Provided records:
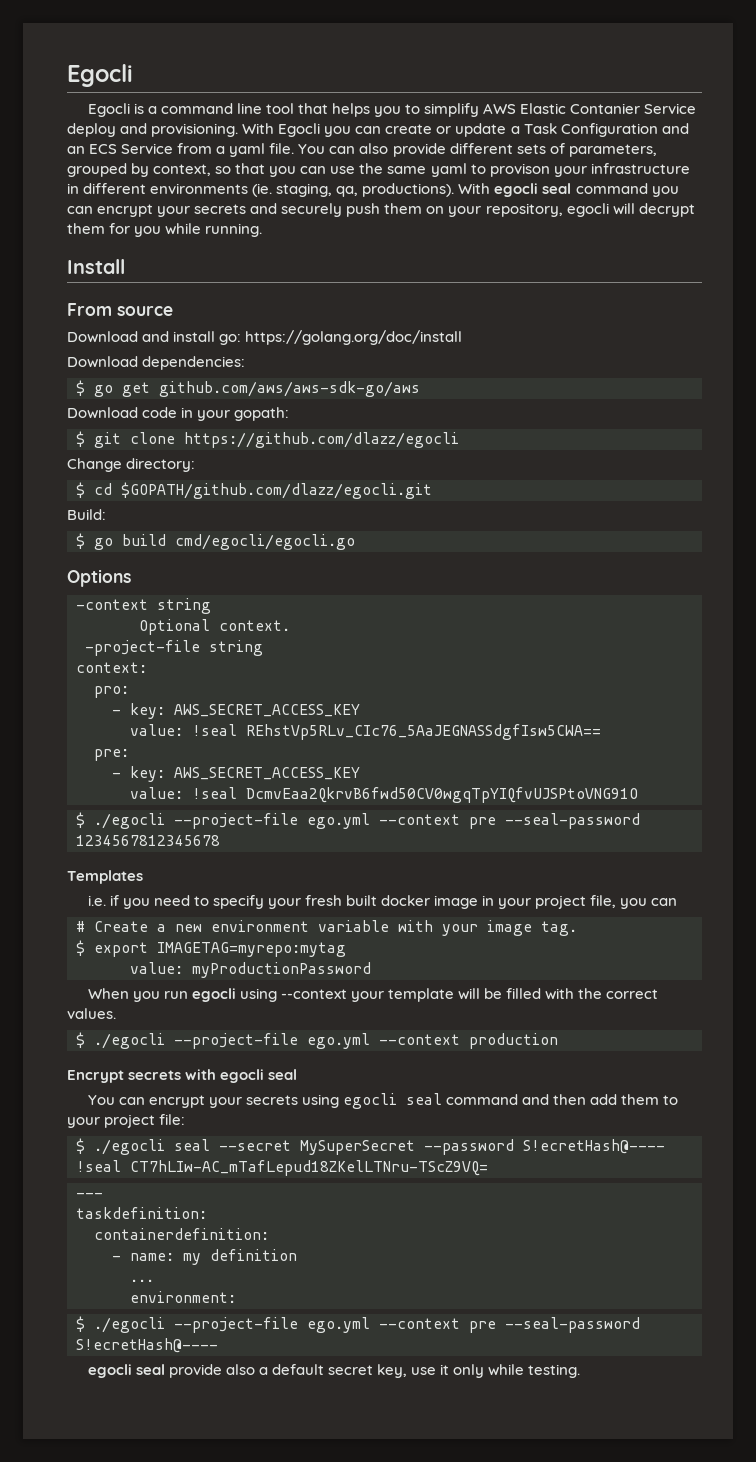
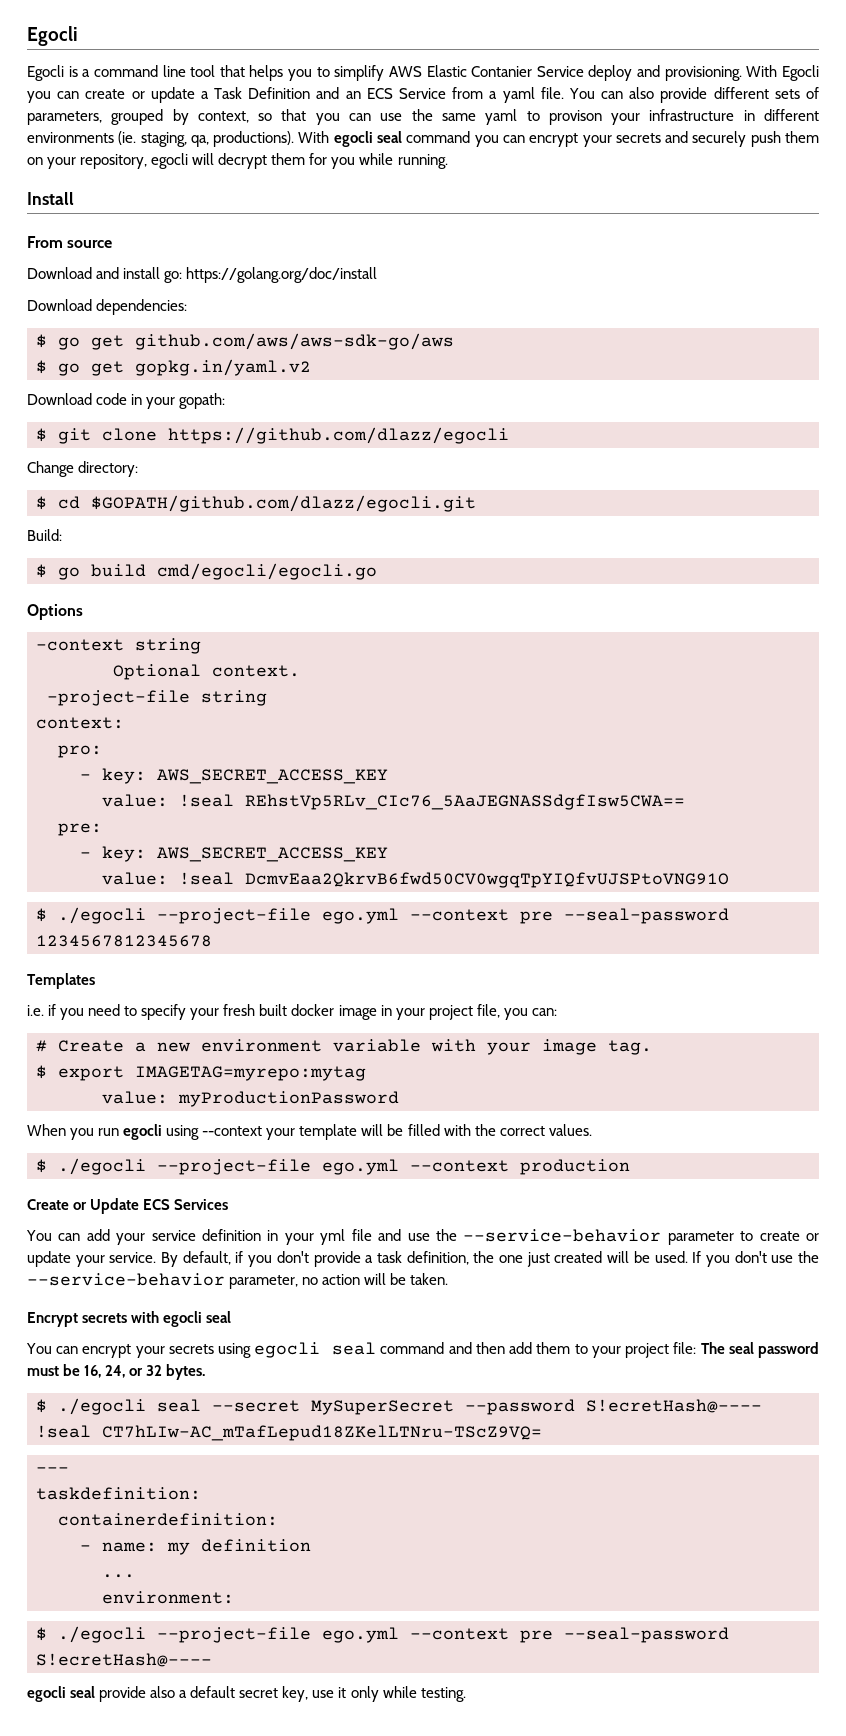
[560,123,658,137] Configuration -> [248,87,311,99] Definition
(420, 389) none -> [36,359,311,376] // $ go get gopkg.in/yaml.v2
[651,898,678,906] can -> [531,1008,557,1016] can:
(558, 1041) none -> [27,1198,229,1214] [26,1229,819,1245] [27,1251,819,1267] [27,1273,449,1289] // Create or Update ECS Services // You can add your service definition in your yml file and use the --service-behavior parameter to create or update your service. By default, if you don't provide a task definition, the one just created will be used. If you don't use the --service-behavior parameter, no action will be taken.
(186, 1119) none -> [700,1342,820,1358] [27,1364,206,1380] The seal password must be 16, 24, or 32 bytes.

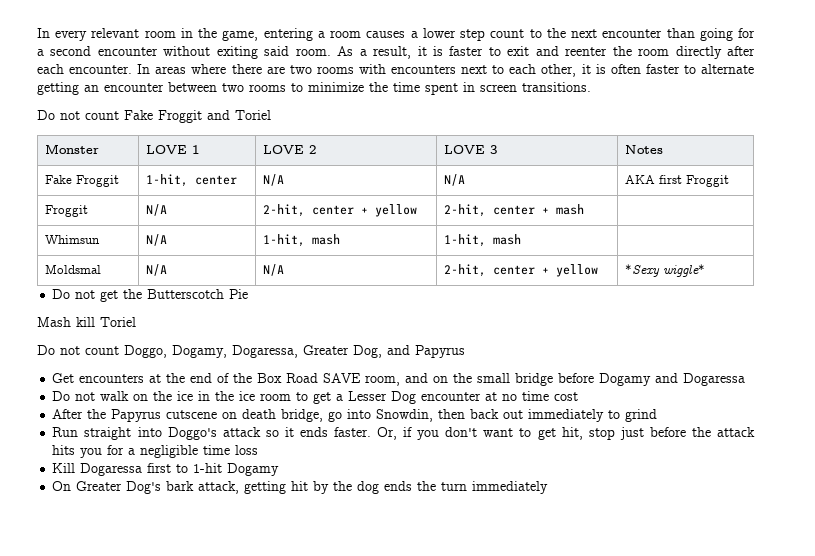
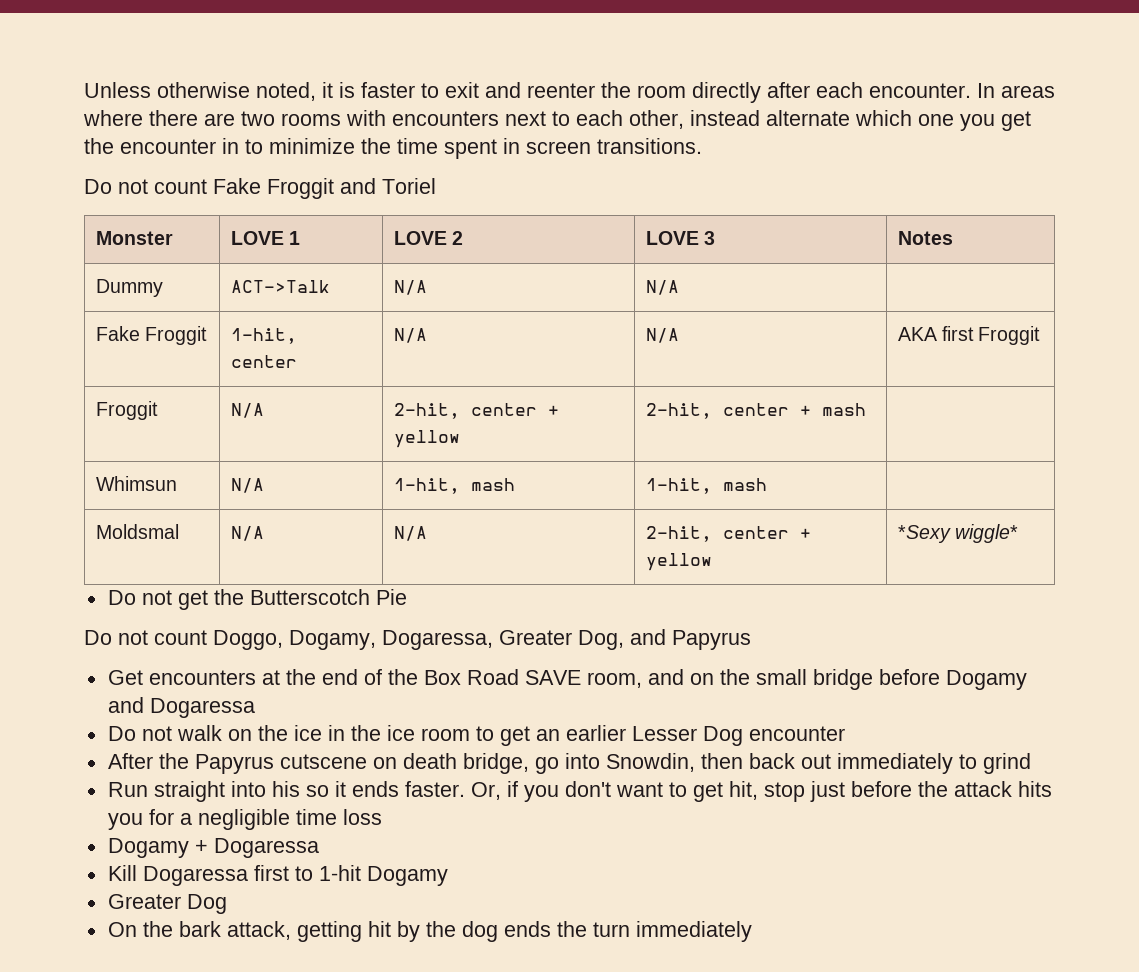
[37,28,755,41] [37,46,412,59] In every relevant room in the game, entering a room causes a lower step count to the next encounter than going for a second encounter without exiting said room. As a result, -> [84,82,316,101] Unless otherwise noted,
[581,64,755,74] [37,82,286,95] it is often faster to alternate getting an encounter between two rooms -> [690,110,1031,131] [84,138,239,154] instead alternate which one you get the encounter in
(664, 149) none -> [95,279,163,297] [230,280,330,293] [393,280,427,295] [645,280,679,295] // Dummy | ACT->Talk | N/A | N/A |
[37,317,136,327] // Mash kill Toriel -> (407, 597) none
[336,394,344,401] a -> [535,725,626,741] an earlier
[485,391,579,401] at no time cost -> (845, 733) none
[167,427,261,440] Doggo's attack -> [271,781,300,797] his
(259, 450) none -> [107,838,319,858] // Dogamy + Dogaressa
(280, 469) none -> [107,894,227,914] // Greater Dog
[76,481,162,494] Greater Dog's -> [142,921,173,937] the

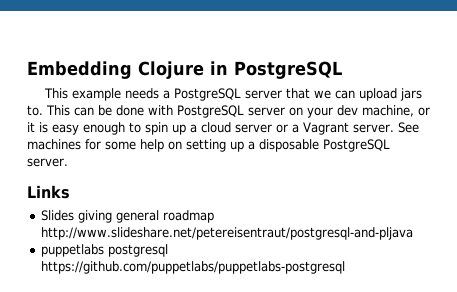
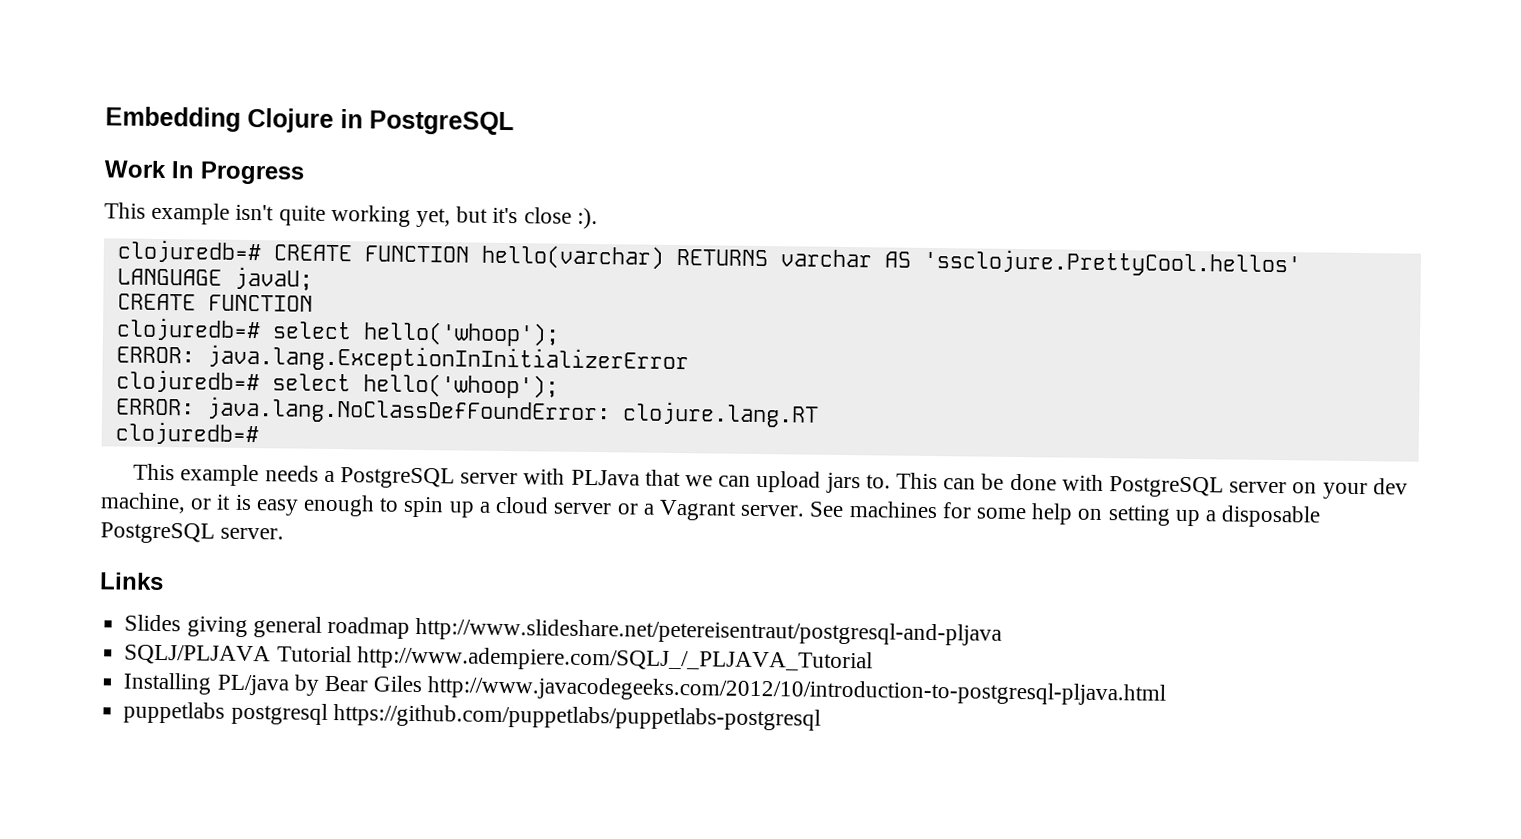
(342, 70) none -> [104,160,304,185] [104,202,598,230] [116,239,1301,278] [116,266,313,291] [116,293,313,312] [115,317,560,347] [115,344,689,375] [115,369,559,399] [115,396,819,428] [114,421,259,446] // Work In Progress // This example isn't quite working yet, but it's close :). // clojuredb=# CREATE FUNCTION hello(varchar) RETURNS varchar AS 'ssclojure.PrettyCool.hellos' LANGUAGE javaU; // CREATE FUNCTION // clojuredb=# select hello('whoop'); // ERROR: java.lang.ExceptionInInitializerError // clojuredb=# select hello('whoop'); // ERROR: java.lang.NoClassDefFoundError: clojure.lang.RT // clojuredb=#
(283, 94) none -> [523,468,640,486] with PLJava
(413, 233) none -> [124,644,873,674] [123,672,1167,706] // SQLJ/PLJAVA Tutorial http://www.adempiere.com/SQLJ_/_PLJAVA_Tutorial // Installing PL/java by Bear Giles http://www.javacodegeeks.com/2012/10/introduction-to-postgresql-pljava.html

Work required:
Transcribe exactly the lines from the one containing "[336,394,344,401] a ->" through the last line of the records above, and nothing else. Leave out the pictures.

Result for this task:
[336,394,344,401] a -> [535,725,626,741] an earlier
[485,391,579,401] at no time cost -> (845, 733) none
[167,427,261,440] Doggo's attack -> [271,781,300,797] his
(259, 450) none -> [107,838,319,858] // Dogamy + Dogaressa
(280, 469) none -> [107,894,227,914] // Greater Dog
[76,481,162,494] Greater Dog's -> [142,921,173,937] the

(342, 70) none -> [104,160,304,185] [104,202,598,230] [116,239,1301,278] [116,266,313,291] [116,293,313,312] [115,317,560,347] [115,344,689,375] [115,369,559,399] [115,396,819,428] [114,421,259,446] // Work In Progress // This example isn't quite working yet, but it's close :). // clojuredb=# CREATE FUNCTION hello(varchar) RETURNS varchar AS 'ssclojure.PrettyCool.hellos' LANGUAGE javaU; // CREATE FUNCTION // clojuredb=# select hello('whoop'); // ERROR: java.lang.ExceptionInInitializerError // clojuredb=# select hello('whoop'); // ERROR: java.lang.NoClassDefFoundError: clojure.lang.RT // clojuredb=#
(283, 94) none -> [523,468,640,486] with PLJava
(413, 233) none -> [124,644,873,674] [123,672,1167,706] // SQLJ/PLJAVA Tutorial http://www.adempiere.com/SQLJ_/_PLJAVA_Tutorial // Installing PL/java by Bear Giles http://www.javacodegeeks.com/2012/10/introduction-to-postgresql-pljava.html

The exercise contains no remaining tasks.